【マンガ感想】進撃の巨人 34 / 諌山創

 

 完結。マーレ編以降はよく分からないけどえらいこっちゃみたいな感じで読んでいたのですが、なるほどこうして終わるのかと。全ての出来事が繋がってきたことへの納得感と、嵐の過ぎた後のような寂寥感と、それでも続いていくこれからを感じる最終巻でした。まるで、大きな歴史を見てきたようだなと思います。

この作品、誰が正しくて間違っているかは相対的で、誰しも成功もすれば失敗もして、完璧な人間はおらず、行動の結果で全てが良くなるなんてこともないというのが、貫かれていたように思います。エレンという主人公に地鳴らしで世界を踏み潰す行動に理由があったと分かっても、だからエレンは正しかったとはならず、もし結末が見えてなくても俺は世界を平らにしたと言うし、ミカサのことを聞かれれば情けない姿も見せる。他の人たちも、誰もが格好よかったり愚かだったり、殺しあったり想いあったりする。もちろん、特にエレンとミカサとアルミンはこの物語で特別な立ち位置を占める訳ですが、それでも誰かのことだけを特別扱いはしない、人間のことを高く見積もってはいないし、絶望してもいないバランス感覚を感じました。この物語は、そうやって人間臭い人間たちが生きて、願って、行動して、そうして積み重ねてきたことの結果だから、読み終えて、ああこれは歴史だったと感じるのだと思います。

それから最後まで巨人から自由になることがテーマだったのだなとも。1巻で理不尽な暴力として現れた巨人の居る世界から、巨人を駆逐して壁を越えて自由を求めた物語は、最終巻で始祖ユミルを2000年縛り続けた愛を断ち切って、巨人という呪縛からユミルの民を解放する物語へ。意味合いは全く変わったけれど、始まりと終わりのテーマが同じになるのが良かったです。
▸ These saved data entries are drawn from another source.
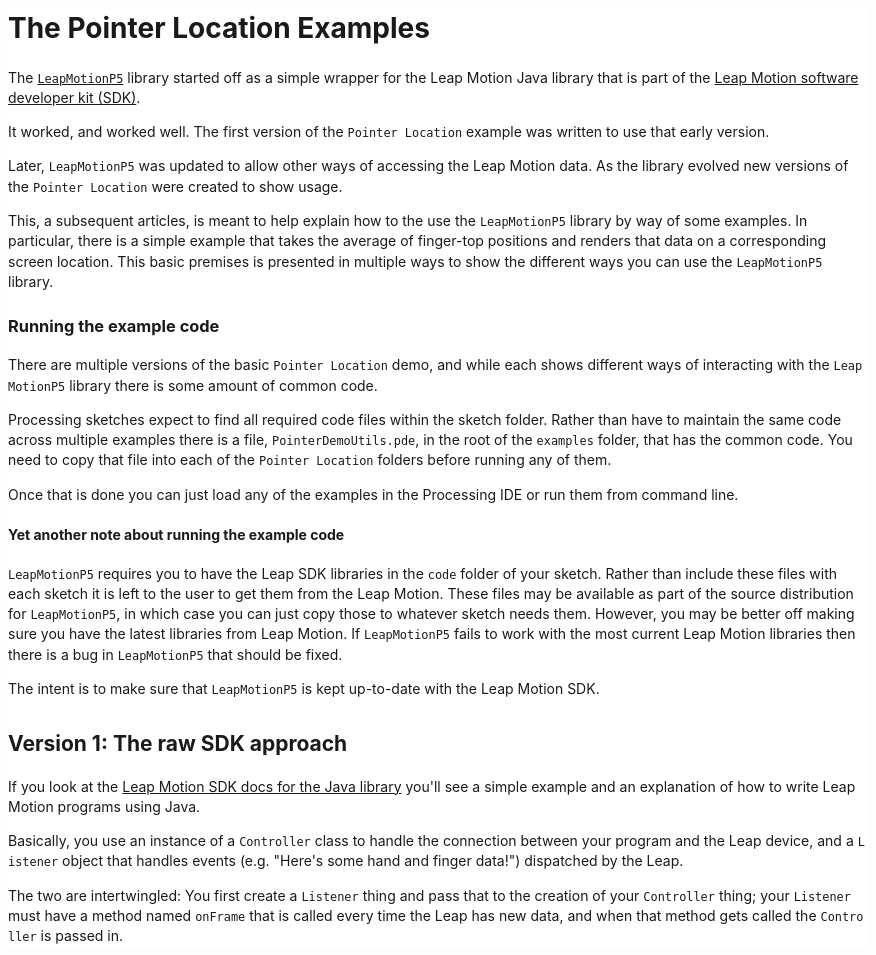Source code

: # The Pointer Location Examples #

The [`LeapMotionP5`](https://github.com/Neurogami/LeapMotionP5) library started off as a simple wrapper for the Leap Motion Java library that is part of the [Leap Motion software developer kit (SDK)](https://developer.leapmotion.com/getting_started).

It worked, and worked well.  The first version of the `Pointer Location` example was written to use that early version.

Later, `LeapMotionP5` was updated to allow other ways of accessing the Leap Motion data.  As the library evolved new versions of the `Pointer Location` were created to show usage.

This, a subsequent articles, is meant to help explain how to the use the `LeapMotionP5` library by way of some examples.  In particular, there is a simple example that takes the average of finger-top positions and renders that data on a corresponding screen location.  This basic premises is presented in multiple ways to show the different ways you can use the `LeapMotionP5` library.


### Running the example code ###

There are multiple versions of the basic `Pointer Location` demo, and while each shows different ways of interacting with the `LeapMotionP5` library there is some amount of common code.

Processing sketches expect to find all required code files within the sketch folder.  Rather than have to maintain the same code across multiple examples there is a file, `PointerDemoUtils.pde`, in the root of the `examples` folder, that has the common code.  You need to copy that file into each of the `Pointer Location` folders before running any of them.

Once that is done you can just load any of the examples in the Processing IDE or run them from command line.


#### Yet another note about running the example code ####

`LeapMotionP5` requires you to have the Leap SDK libraries in the `code` folder of your sketch.  Rather than include these files with each sketch it is left to the user to get them from the Leap Motion.  These files may be available as part of the source distribution for `LeapMotionP5`, in which case you can just copy those to whatever sketch needs them.   However, you may be better off making sure you have the latest libraries from Leap Motion.  If `LeapMotionP5` fails to work with the most current Leap Motion libraries then there is a bug in `LeapMotionP5` that should be fixed.

The intent is to make sure that `LeapMotionP5` is kept up-to-date with the Leap Motion SDK.

## Version 1: The raw SDK approach ##

If you look at the [Leap Motion SDK docs for the Java library](https://developer.leapmotion.com/documentation/Languages/Java/Guides/Leap_Overview.html) you'll see a simple example and an explanation of how to write Leap Motion programs using Java.  

Basically, you use an instance of a `Controller` class to handle the connection between your program and the Leap device, and a `Listener` object that handles events (e.g. "Here's some hand and finger data!") dispatched by the Leap.

The two are intertwingled:  You first create a `Listener` thing and pass that to the creation of your `Controller` thing; your `Listener` must have a method named `onFrame` that is called every time the Leap has new data, and when that method gets called the `Controller` is passed in.
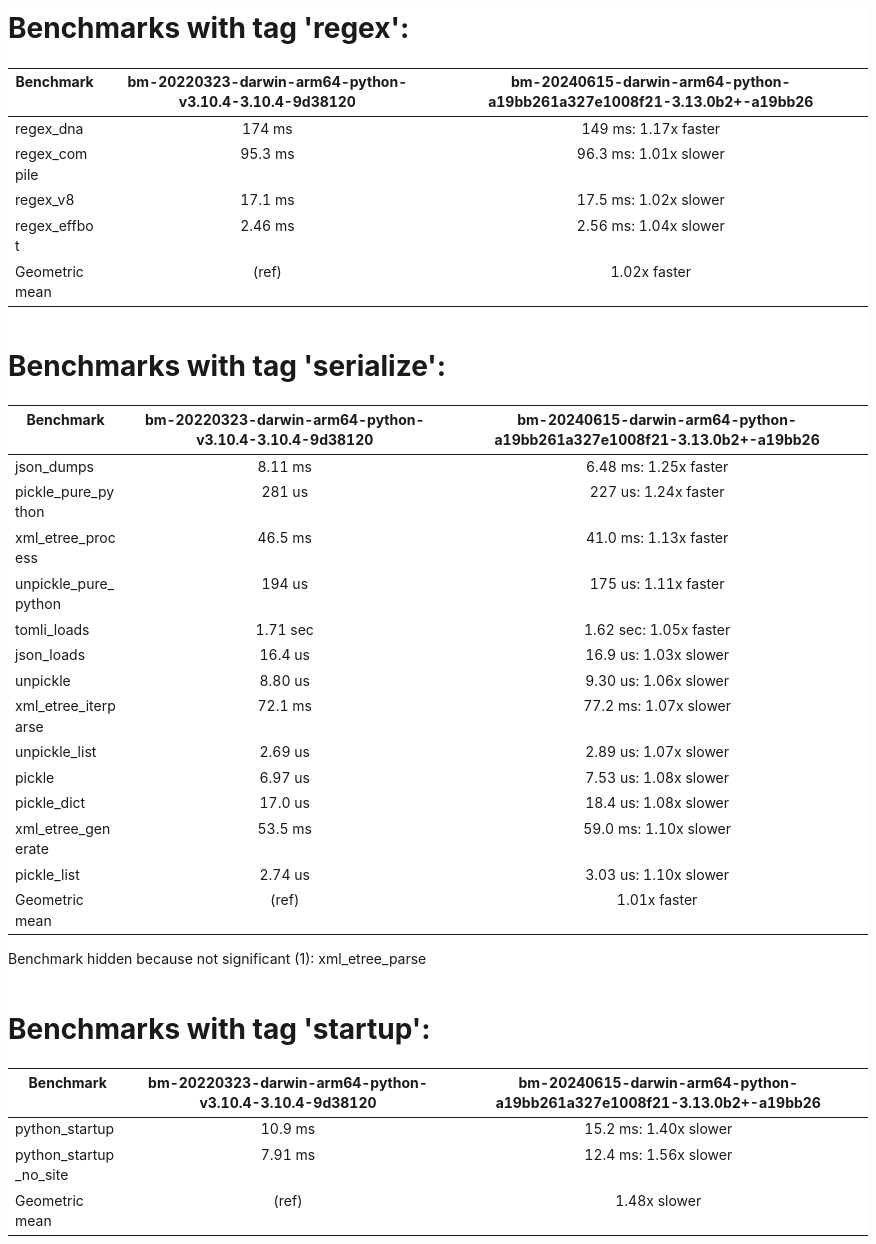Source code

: Benchmarks with tag 'regex':
============================

| Benchmark      | bm-20220323-darwin-arm64-python-v3.10.4-3.10.4-9d38120 | bm-20240615-darwin-arm64-python-a19bb261a327e1008f21-3.13.0b2+-a19bb26 |
|----------------|:------------------------------------------------------:|:----------------------------------------------------------------------:|
| regex_dna      | 174 ms                                                 | 149 ms: 1.17x faster                                                   |
| regex_compile  | 95.3 ms                                                | 96.3 ms: 1.01x slower                                                  |
| regex_v8       | 17.1 ms                                                | 17.5 ms: 1.02x slower                                                  |
| regex_effbot   | 2.46 ms                                                | 2.56 ms: 1.04x slower                                                  |
| Geometric mean | (ref)                                                  | 1.02x faster                                                           |

Benchmarks with tag 'serialize':
================================

| Benchmark            | bm-20220323-darwin-arm64-python-v3.10.4-3.10.4-9d38120 | bm-20240615-darwin-arm64-python-a19bb261a327e1008f21-3.13.0b2+-a19bb26 |
|----------------------|:------------------------------------------------------:|:----------------------------------------------------------------------:|
| json_dumps           | 8.11 ms                                                | 6.48 ms: 1.25x faster                                                  |
| pickle_pure_python   | 281 us                                                 | 227 us: 1.24x faster                                                   |
| xml_etree_process    | 46.5 ms                                                | 41.0 ms: 1.13x faster                                                  |
| unpickle_pure_python | 194 us                                                 | 175 us: 1.11x faster                                                   |
| tomli_loads          | 1.71 sec                                               | 1.62 sec: 1.05x faster                                                 |
| json_loads           | 16.4 us                                                | 16.9 us: 1.03x slower                                                  |
| unpickle             | 8.80 us                                                | 9.30 us: 1.06x slower                                                  |
| xml_etree_iterparse  | 72.1 ms                                                | 77.2 ms: 1.07x slower                                                  |
| unpickle_list        | 2.69 us                                                | 2.89 us: 1.07x slower                                                  |
| pickle               | 6.97 us                                                | 7.53 us: 1.08x slower                                                  |
| pickle_dict          | 17.0 us                                                | 18.4 us: 1.08x slower                                                  |
| xml_etree_generate   | 53.5 ms                                                | 59.0 ms: 1.10x slower                                                  |
| pickle_list          | 2.74 us                                                | 3.03 us: 1.10x slower                                                  |
| Geometric mean       | (ref)                                                  | 1.01x faster                                                           |

Benchmark hidden because not significant (1): xml_etree_parse

Benchmarks with tag 'startup':
==============================

| Benchmark              | bm-20220323-darwin-arm64-python-v3.10.4-3.10.4-9d38120 | bm-20240615-darwin-arm64-python-a19bb261a327e1008f21-3.13.0b2+-a19bb26 |
|------------------------|:------------------------------------------------------:|:----------------------------------------------------------------------:|
| python_startup         | 10.9 ms                                                | 15.2 ms: 1.40x slower                                                  |
| python_startup_no_site | 7.91 ms                                                | 12.4 ms: 1.56x slower                                                  |
| Geometric mean         | (ref)                                                  | 1.48x slower                                                           |
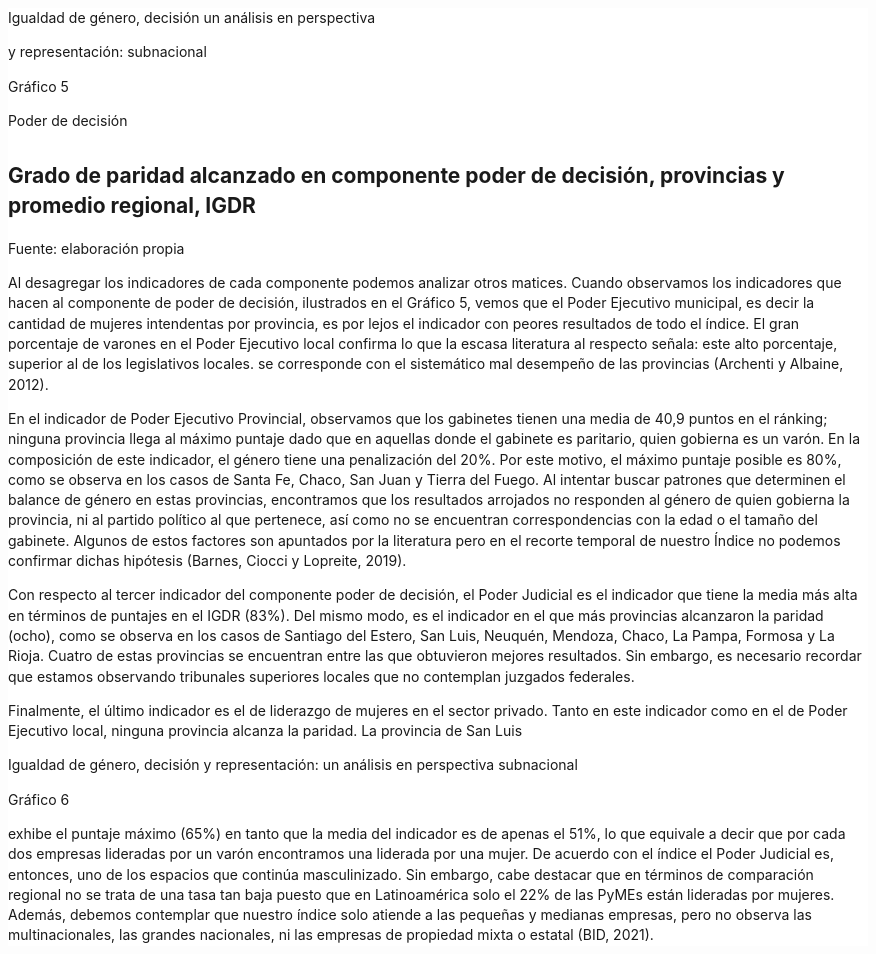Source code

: Igualdad de género, decisión un análisis en perspectiva

y representación: subnacional

Gráfico 5

Poder de decisión

## Grado de paridad alcanzado en componente poder de decisión, provincias y promedio regional, IGDR



Fuente: elaboración propia

Al desagregar los indicadores de cada componente podemos analizar otros matices. Cuando observamos los indicadores que hacen al componente de poder de decisión, ilustrados en el Gráfico 5, vemos que el Poder Ejecutivo municipal, es decir la cantidad de mujeres intendentas por provincia, es por lejos el indicador con peores resultados de todo el índice. El gran porcentaje de varones en el Poder Ejecutivo local confirma lo que la escasa literatura al respecto señala: este alto porcentaje, superior al de los legislativos locales. se corresponde con el sistemático mal desempeño de las provincias  (Archenti y Albaine, 2012).

En el indicador de Poder Ejecutivo Provincial, observamos que los gabinetes tienen una media de 40,9 puntos en el ránking; ninguna provincia llega al máximo puntaje dado que en aquellas donde el gabinete es paritario, quien gobierna es un varón. En la composición de este indicador, el género tiene una penalización del 20%. Por este motivo, el máximo puntaje posible es 80%, como se observa en los casos de Santa Fe, Chaco, San Juan y Tierra del Fuego. Al intentar buscar patrones que determinen el balance de género en estas provincias, encontramos que los resultados arrojados no responden al género de quien gobierna la provincia, ni al partido político al que pertenece, así como no se encuentran correspondencias con la edad o el tamaño del gabinete. Algunos de estos factores son apuntados por la literatura pero en el recorte temporal de nuestro Índice no podemos confirmar dichas hipótesis (Barnes, Ciocci y Lopreite, 2019).

Con respecto al tercer indicador del componente poder de decisión, el Poder Judicial es el indicador que tiene la media más alta en términos de puntajes en el IGDR (83%). Del mismo modo, es el indicador en el que más provincias alcanzaron la paridad (ocho), como se observa en los casos de  Santiago del Estero, San Luis, Neuquén, Mendoza, Chaco, La Pampa, Formosa y La Rioja. Cuatro de estas provincias se encuentran entre las que  obtuvieron mejores resultados. Sin embargo, es necesario recordar que estamos observando tribunales superiores locales que no contemplan juzgados federales.

Finalmente, el último indicador es el de liderazgo de mujeres en el sector privado. Tanto en este indicador como en el de Poder Ejecutivo local, ninguna provincia alcanza la paridad. La provincia de San Luis

Igualdad de género, decisión y representación: un análisis en perspectiva subnacional

Gráfico 6

exhibe el puntaje máximo (65%) en tanto que la media del indicador es de apenas el 51%, lo que equivale a  decir que por cada dos empresas lideradas por un varón encontramos una liderada por una mujer. De acuerdo con el índice el Poder Judicial es, entonces, uno de los espacios que continúa masculinizado. Sin embargo, cabe destacar que en términos de comparación regional no se trata de una tasa tan baja puesto que en Latinoamérica solo el 22% de las PyMEs están lideradas por mujeres. Además, debemos contemplar que nuestro índice solo atiende a las pequeñas y medianas empresas, pero no observa las multinacionales, las grandes nacionales, ni las empresas de propiedad mixta o estatal (BID, 2021).

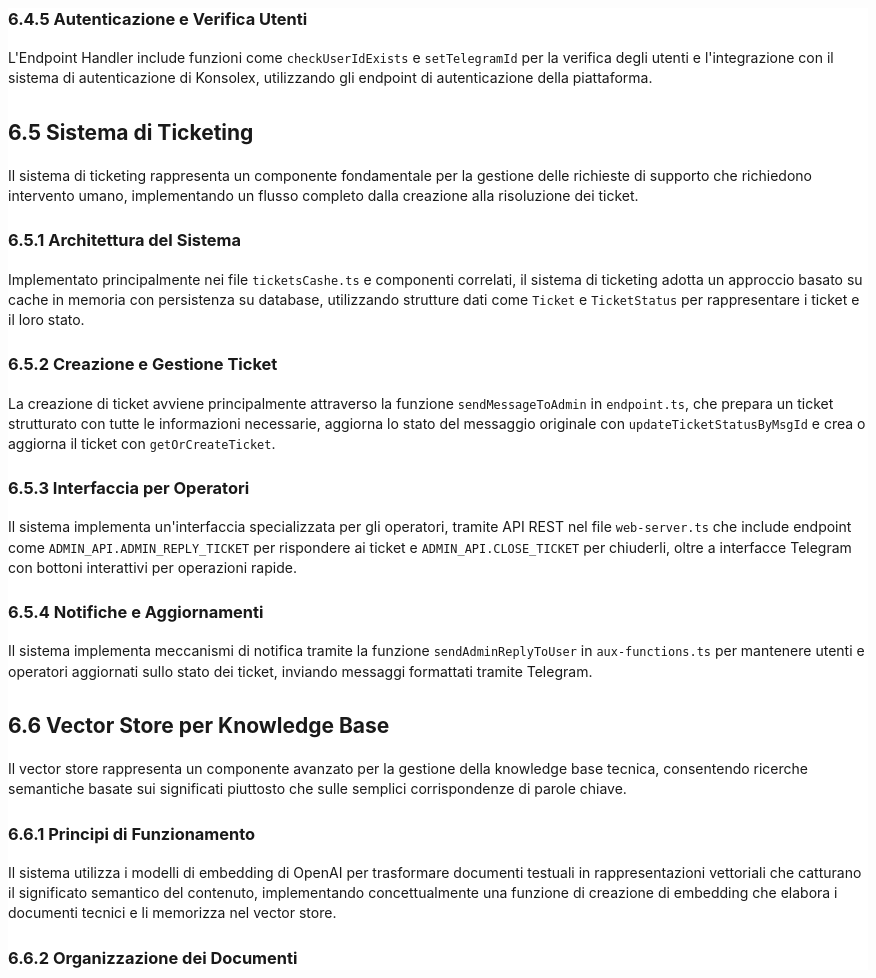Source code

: ### 6.4.5 Autenticazione e Verifica Utenti

L'Endpoint Handler include funzioni come `checkUserIdExists` e `setTelegramId` per la verifica degli utenti e l'integrazione con il sistema di autenticazione di Konsolex, utilizzando gli endpoint di autenticazione della piattaforma.

## 6.5 Sistema di Ticketing

Il sistema di ticketing rappresenta un componente fondamentale per la gestione delle richieste di supporto che richiedono intervento umano, implementando un flusso completo dalla creazione alla risoluzione dei ticket.

### 6.5.1 Architettura del Sistema

Implementato principalmente nei file `ticketsCashe.ts` e componenti correlati, il sistema di ticketing adotta un approccio basato su cache in memoria con persistenza su database, utilizzando strutture dati come `Ticket` e `TicketStatus` per rappresentare i ticket e il loro stato.

### 6.5.2 Creazione e Gestione Ticket

La creazione di ticket avviene principalmente attraverso la funzione `sendMessageToAdmin` in `endpoint.ts`, che prepara un ticket strutturato con tutte le informazioni necessarie, aggiorna lo stato del messaggio originale con `updateTicketStatusByMsgId` e crea o aggiorna il ticket con `getOrCreateTicket`.

### 6.5.3 Interfaccia per Operatori

Il sistema implementa un'interfaccia specializzata per gli operatori, tramite API REST nel file `web-server.ts` che include endpoint come `ADMIN_API.ADMIN_REPLY_TICKET` per rispondere ai ticket e `ADMIN_API.CLOSE_TICKET` per chiuderli, oltre a interfacce Telegram con bottoni interattivi per operazioni rapide.

### 6.5.4 Notifiche e Aggiornamenti

Il sistema implementa meccanismi di notifica tramite la funzione `sendAdminReplyToUser` in `aux-functions.ts` per mantenere utenti e operatori aggiornati sullo stato dei ticket, inviando messaggi formattati tramite Telegram.

## 6.6 Vector Store per Knowledge Base

Il vector store rappresenta un componente avanzato per la gestione della knowledge base tecnica, consentendo ricerche semantiche basate sui significati piuttosto che sulle semplici corrispondenze di parole chiave.

### 6.6.1 Principi di Funzionamento

Il sistema utilizza i modelli di embedding di OpenAI per trasformare documenti testuali in rappresentazioni vettoriali che catturano il significato semantico del contenuto, implementando concettualmente una funzione di creazione di embedding che elabora i documenti tecnici e li memorizza nel vector store.

### 6.6.2 Organizzazione dei Documenti
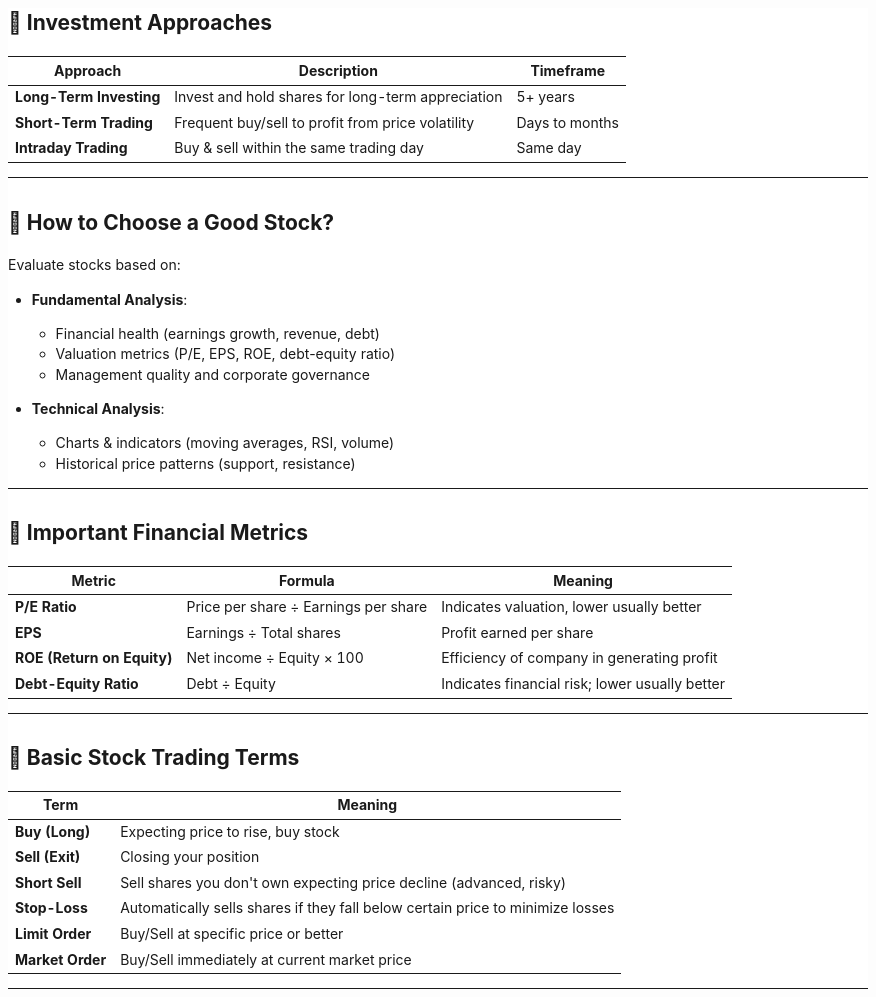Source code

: 
## 📌 **Investment Approaches**

| Approach                | Description                                       | Timeframe      |
| ----------------------- | ------------------------------------------------- | -------------- |
| **Long-Term Investing** | Invest and hold shares for long-term appreciation | 5+ years       |
| **Short-Term Trading**  | Frequent buy/sell to profit from price volatility | Days to months |
| **Intraday Trading**    | Buy & sell within the same trading day            | Same day       |

---

## 📌 **How to Choose a Good Stock?**

Evaluate stocks based on:

* **Fundamental Analysis**:

  * Financial health (earnings growth, revenue, debt)
  * Valuation metrics (P/E, EPS, ROE, debt-equity ratio)
  * Management quality and corporate governance

* **Technical Analysis**:

  * Charts & indicators (moving averages, RSI, volume)
  * Historical price patterns (support, resistance)

---

## 📌 **Important Financial Metrics**

| Metric                     | Formula                              | Meaning                                        |
| -------------------------- | ------------------------------------ | ---------------------------------------------- |
| **P/E Ratio**              | Price per share ÷ Earnings per share | Indicates valuation, lower usually better      |
| **EPS**                    | Earnings ÷ Total shares              | Profit earned per share                        |
| **ROE (Return on Equity)** | Net income ÷ Equity × 100            | Efficiency of company in generating profit     |
| **Debt-Equity Ratio**      | Debt ÷ Equity                        | Indicates financial risk; lower usually better |

---

## 📌 **Basic Stock Trading Terms**

| Term             | Meaning                                                                        |
| ---------------- | ------------------------------------------------------------------------------ |
| **Buy (Long)**   | Expecting price to rise, buy stock                                             |
| **Sell (Exit)**  | Closing your position                                                          |
| **Short Sell**   | Sell shares you don't own expecting price decline (advanced, risky)            |
| **Stop-Loss**    | Automatically sells shares if they fall below certain price to minimize losses |
| **Limit Order**  | Buy/Sell at specific price or better                                           |
| **Market Order** | Buy/Sell immediately at current market price                                   |

---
終盤は連載で追いかけていたのですが、単行本の追加ページが非常に良かったです。始祖ユミルとミカサのシーンはこれがどういう話だったのかがはっきりするし、ラストはもうミカサ……ってなる。それから進撃のスクールカースト。争いは決して無くならないが、見てきたこと語り継がなければならないという、最後のアルミンの言葉に、与太話だった現代編が呼応するというのは、ちょっと思ってもみないところからきたなと思いました。まさにこの物語が歴史であったからこそのものであったなと感じます。